第60話 親子喧嘩
2つの影がぶつかり合い、大気が震える。
その強大な力と力のぶつかり合いに、死の山と呼ばれた魔の山は最早原型を留めてはいなかった。
世界を恐怖に陥れる厄災と、世界を救済せんとする英雄。
奇しくも二人は同じ形の陰影をとる。
翼をもつ翼人。
まるで天使の様なシルエットを。
但し、似ているのは陰影だけだ。
それ以外はまるで正反対と言っていい。
英雄たる少女は背から純白の羽を生やし、その全身を白銀に輝く鎧の様な物に包まれていた。
その白く気高い姿は
方や厄災はその全身を汚泥の様な色で染め上げられ、その翼も黒く穢れていた。
その様はまるで地獄に落とされた堕天使の様だ。
そんな同じ陰影を持つ彩堂彩音と彩堂たかし。
親子でありながら今や対極の存在と化した2人が今、お互いの存在をかけて力の限りぶつかり合う。
「どうした彩音!お前の力はそんな物か! 」
厄災は拳を受け止め、それを引きむ様にみ彩音を投げ飛ばす。
凄まじい轟音と共に彩音の全身が叩きつけられ、山の斜面がクレータの様に大きく陥没する。
「――っ!!」
今度は逆に彩音が掴まれていた腕で掴み返し、起き上がりながら相手を地面へと叩きつけた。

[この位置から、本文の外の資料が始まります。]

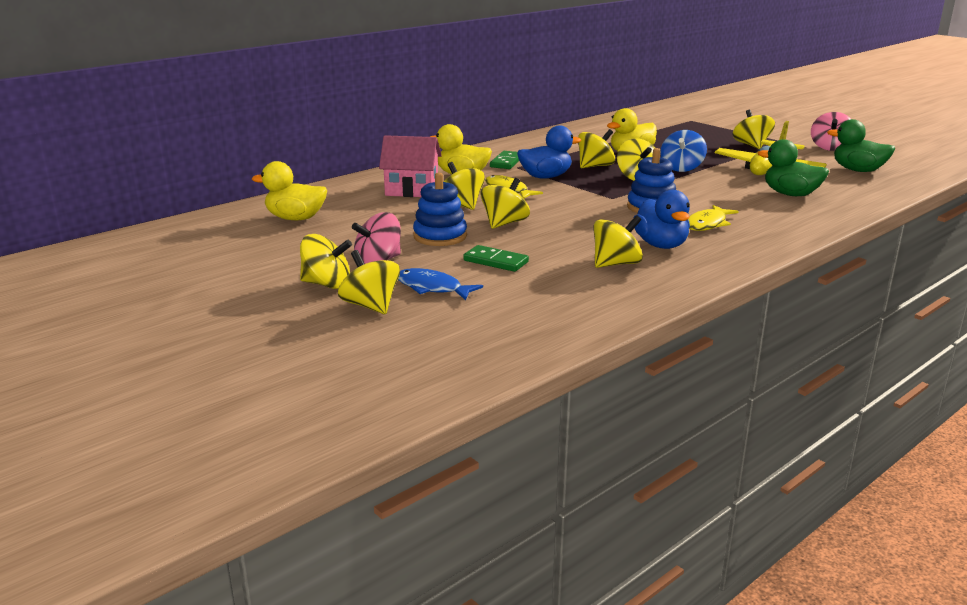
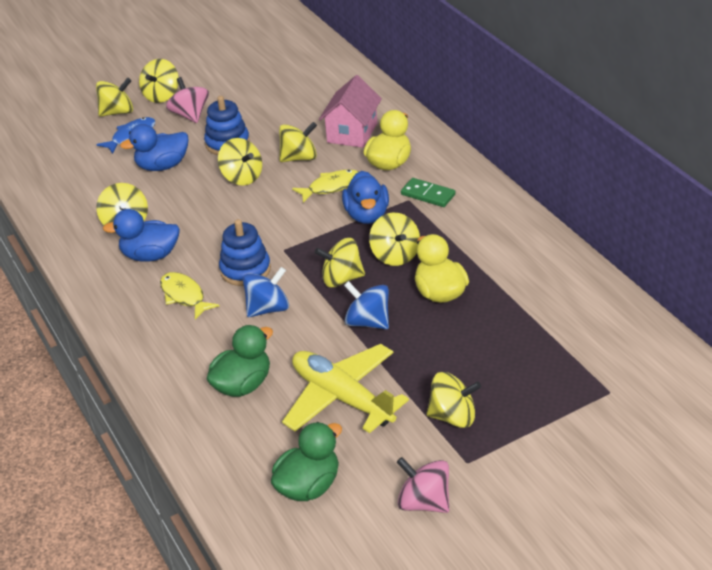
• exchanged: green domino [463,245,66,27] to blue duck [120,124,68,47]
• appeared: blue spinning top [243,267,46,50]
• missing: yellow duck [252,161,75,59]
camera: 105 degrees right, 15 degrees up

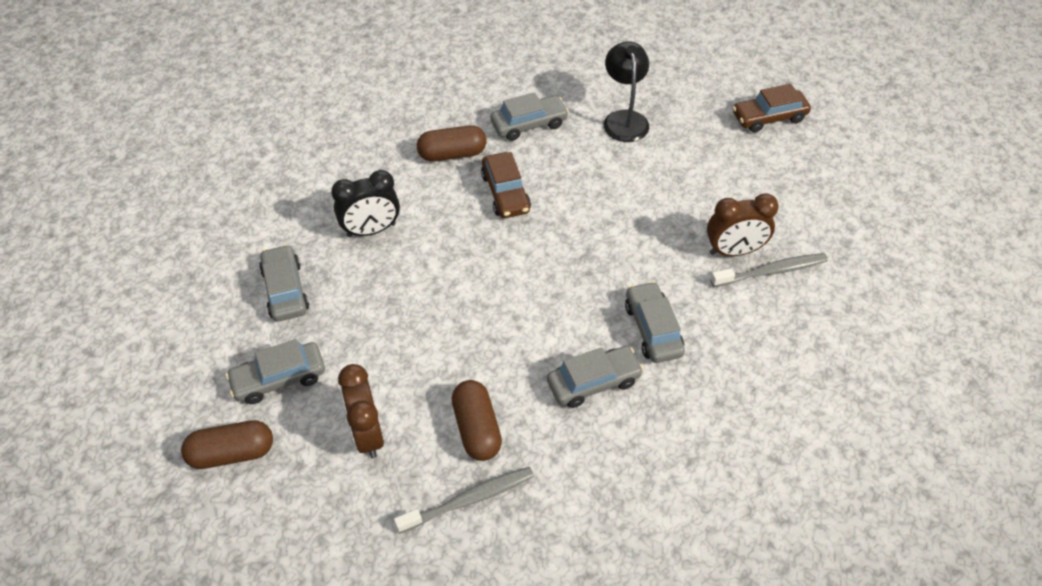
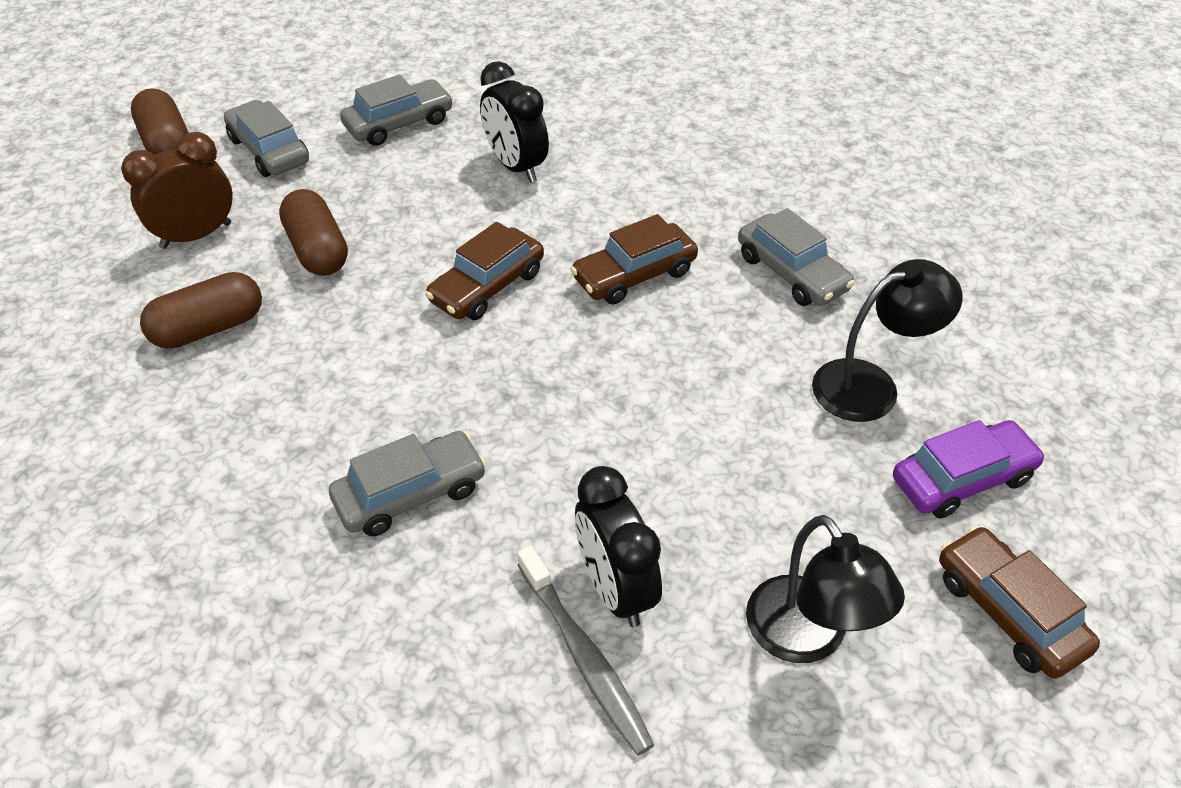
• relocated: brown capsule [417,125,69,36] to [279,189,69,87]
• appeared: brown car [425,222,119,98]
• colour: brown clock [707,193,72,63] to black clock [575,466,87,161]
• appeared: black lamp [746,515,159,148]
• appeared: purple car [893,420,152,98]
• missing: grey toothbrush [394,467,140,67]
• missing: grey car [547,346,97,62]
camera: 75 degrees right, 5 degrees down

その衝撃でクレーターは更に大きく深く死の山を抉り取る。
「ははっ、やるな。流石俺の娘だ」
掴まれた手を解き、翼を大きく羽ばたかせてたかしは大空へと舞い上がる。
その際の突風で辺りに岩や土砂が撒き散らされるが、彩音は微動だにせずその場から相手の動きを視線で追う。
「だが足りん!それでは俺の能力を吸収した所で邪悪には届かんぞ!」
荒い語気と共に彩堂たかしは両手を天へと掲げる。
するとその先に黒い波動が渦巻き、巨大なエネルギーの塊が姿を現した。
「はぁっ!」
裂帛の気合と共に厄災は腕を振り下ろす。
その動きに合わせて負のエネルギーの塊が真っ直ぐに彩音へと落ちていく。
それを彩音は、その口から白きブレスを吐き出し迎撃する。
「くっ!?」
だがブレスでは止まらない。
そのまま押し切られ、あわや直撃する寸前に彩音は危機一髪回避する。
早い段階で押し負けると判断し、ブレスを中断し回避に移ったお陰だ。
もうほんの一瞬でも判断が遅れていれば、大ダメージは免れ得なかっただろう。
「いい判断だ」
「ふ……」
そんな父の容赦ない攻撃に、彼女は思わず笑みをこぼす。
彩堂たかしもまたそんな彼女を見て口角をあげ、嬉しそうに彼女を見つめる。
人生最初で最後の親子喧嘩。
そして最初で最後の親子の語らい。
彼女達はそれを楽しんでいた。
だが残された時間はそう長くはない。
やがて夜が明ける。
それまでに終わらせなければならない。